Pertambahan jumlah penduduk diiringi bertambahnya usaha untuk memenuhi tuntutan kebutuhan hidup. Manusia semakin banyak kepentingan dan menganggap dirinya sebagai pusat tatanan ekosistem. Nyatanya tidak begitu. Manusia seringkali beranggapan bahwa alam harus dimanfaatkan semaksimal mungkin, tapi kurang memperhatikan dan peduli terhadap pengelolaannya.

Demi investasi, lingkungan dipertaruhkan. Keputusan industri tidak menegaskan mengenai perlindungan lingkungan. Masalah pengelolaan lingkungan tidak sesederhana itu. Pemerintah malah mengambil alih semuanya, disaat arsitek, pemerhati lingkungan, sosiolog dan pakar-pakar lainnya bekerjasama lebih memfokuskan pembangunan pada sistem berkelanjutan. Lebih miris lagi, apabila terjadi pelemahan fungsi komisi amdal pada setiap perizinan pembangunan proyek di tempat yang tidak tepat.

Sedih. Banyaknya alih fungsi lahan pertanian menjadi pemukiman juga perubahan wilayah hutan menjadi perkebunan kelapa sawit. Tak jarang masyarakat adat dan desa dibuat tak berdaya apabila berhadapan dengan koorporasi dan pemerintah. Masyarakat di tanah kita sendiri yang dirugikan dengan kebijakan pemerintah.
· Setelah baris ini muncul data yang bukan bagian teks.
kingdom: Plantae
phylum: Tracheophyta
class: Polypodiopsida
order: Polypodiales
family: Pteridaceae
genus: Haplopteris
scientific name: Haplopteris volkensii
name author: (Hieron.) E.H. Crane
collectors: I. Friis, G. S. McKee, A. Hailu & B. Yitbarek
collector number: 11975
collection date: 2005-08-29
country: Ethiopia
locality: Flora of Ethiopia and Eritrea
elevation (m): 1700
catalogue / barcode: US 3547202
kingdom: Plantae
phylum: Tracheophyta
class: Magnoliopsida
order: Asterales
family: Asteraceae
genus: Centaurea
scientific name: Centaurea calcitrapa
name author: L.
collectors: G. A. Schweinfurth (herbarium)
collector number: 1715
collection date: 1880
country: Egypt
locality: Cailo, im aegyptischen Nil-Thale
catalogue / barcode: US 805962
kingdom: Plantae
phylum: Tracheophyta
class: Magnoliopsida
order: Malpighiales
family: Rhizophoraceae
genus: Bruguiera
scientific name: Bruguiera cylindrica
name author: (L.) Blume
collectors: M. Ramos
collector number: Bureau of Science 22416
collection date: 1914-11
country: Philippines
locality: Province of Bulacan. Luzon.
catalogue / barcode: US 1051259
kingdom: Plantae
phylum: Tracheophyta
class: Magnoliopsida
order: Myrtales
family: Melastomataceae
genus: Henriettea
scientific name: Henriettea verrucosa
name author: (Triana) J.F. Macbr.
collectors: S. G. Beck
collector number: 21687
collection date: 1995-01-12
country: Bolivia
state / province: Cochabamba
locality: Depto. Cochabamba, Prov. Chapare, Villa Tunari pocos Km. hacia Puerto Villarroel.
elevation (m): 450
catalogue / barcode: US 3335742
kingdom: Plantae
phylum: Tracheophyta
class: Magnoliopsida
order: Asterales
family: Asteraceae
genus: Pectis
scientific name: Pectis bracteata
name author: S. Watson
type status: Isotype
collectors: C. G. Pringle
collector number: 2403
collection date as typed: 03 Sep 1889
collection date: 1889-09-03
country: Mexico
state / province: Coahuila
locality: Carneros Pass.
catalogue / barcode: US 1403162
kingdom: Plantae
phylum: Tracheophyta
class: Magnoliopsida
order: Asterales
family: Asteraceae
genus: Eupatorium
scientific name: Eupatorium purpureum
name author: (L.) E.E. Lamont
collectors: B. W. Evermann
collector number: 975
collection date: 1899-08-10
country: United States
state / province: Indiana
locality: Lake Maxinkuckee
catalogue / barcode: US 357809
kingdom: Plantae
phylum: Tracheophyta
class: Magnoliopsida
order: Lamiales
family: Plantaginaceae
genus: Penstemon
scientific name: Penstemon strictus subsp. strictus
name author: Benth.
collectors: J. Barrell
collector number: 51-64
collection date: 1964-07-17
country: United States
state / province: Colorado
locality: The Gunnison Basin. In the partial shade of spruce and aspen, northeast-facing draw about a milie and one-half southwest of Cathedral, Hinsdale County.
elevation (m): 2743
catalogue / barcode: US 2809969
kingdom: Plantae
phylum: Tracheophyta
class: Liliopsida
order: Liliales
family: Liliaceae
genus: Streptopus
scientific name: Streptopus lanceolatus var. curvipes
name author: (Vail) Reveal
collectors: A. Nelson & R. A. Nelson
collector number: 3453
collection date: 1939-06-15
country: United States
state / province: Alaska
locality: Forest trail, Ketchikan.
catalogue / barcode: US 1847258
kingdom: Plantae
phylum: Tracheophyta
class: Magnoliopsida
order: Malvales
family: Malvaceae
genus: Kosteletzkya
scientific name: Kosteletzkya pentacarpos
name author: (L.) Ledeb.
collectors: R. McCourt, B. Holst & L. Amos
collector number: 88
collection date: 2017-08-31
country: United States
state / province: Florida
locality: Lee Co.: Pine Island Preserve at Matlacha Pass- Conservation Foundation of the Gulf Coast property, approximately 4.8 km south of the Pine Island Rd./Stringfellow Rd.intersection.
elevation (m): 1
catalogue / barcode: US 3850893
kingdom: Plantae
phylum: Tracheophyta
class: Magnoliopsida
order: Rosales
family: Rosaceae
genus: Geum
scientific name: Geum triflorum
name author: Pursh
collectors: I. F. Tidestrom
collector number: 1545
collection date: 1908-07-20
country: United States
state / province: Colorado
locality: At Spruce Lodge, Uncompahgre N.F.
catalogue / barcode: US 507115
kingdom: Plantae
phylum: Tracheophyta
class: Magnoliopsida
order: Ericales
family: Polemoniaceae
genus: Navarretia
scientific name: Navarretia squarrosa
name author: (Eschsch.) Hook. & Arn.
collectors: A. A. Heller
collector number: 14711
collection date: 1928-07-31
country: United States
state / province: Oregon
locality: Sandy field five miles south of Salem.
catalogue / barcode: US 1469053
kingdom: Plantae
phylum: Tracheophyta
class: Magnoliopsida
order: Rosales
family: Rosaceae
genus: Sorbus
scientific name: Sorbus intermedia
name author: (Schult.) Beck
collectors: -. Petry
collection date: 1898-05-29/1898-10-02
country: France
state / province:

Pada dasarnya memang susah untuk menyatukan pemikiran karena memiliki isi kepala yang berbeda-beda. Tapi bukankah kita akan lebih baik dan kuat jika bersama-sama pada pembangunan yang berkelanjutan. Oh ya lupa, beda kasus jika hanya mementingkan kepentingan dan kemakmuran diri sendiri. Mana untung banyak kalo tidak ada yang dikorbankan 🙂

Mengapa kita tidak bisa menghormati alam, bersikap baik terhadap mereka? Bukankah kita sering ditegur dengan berbagai bencana karena keseimbangan alam yang terganggu?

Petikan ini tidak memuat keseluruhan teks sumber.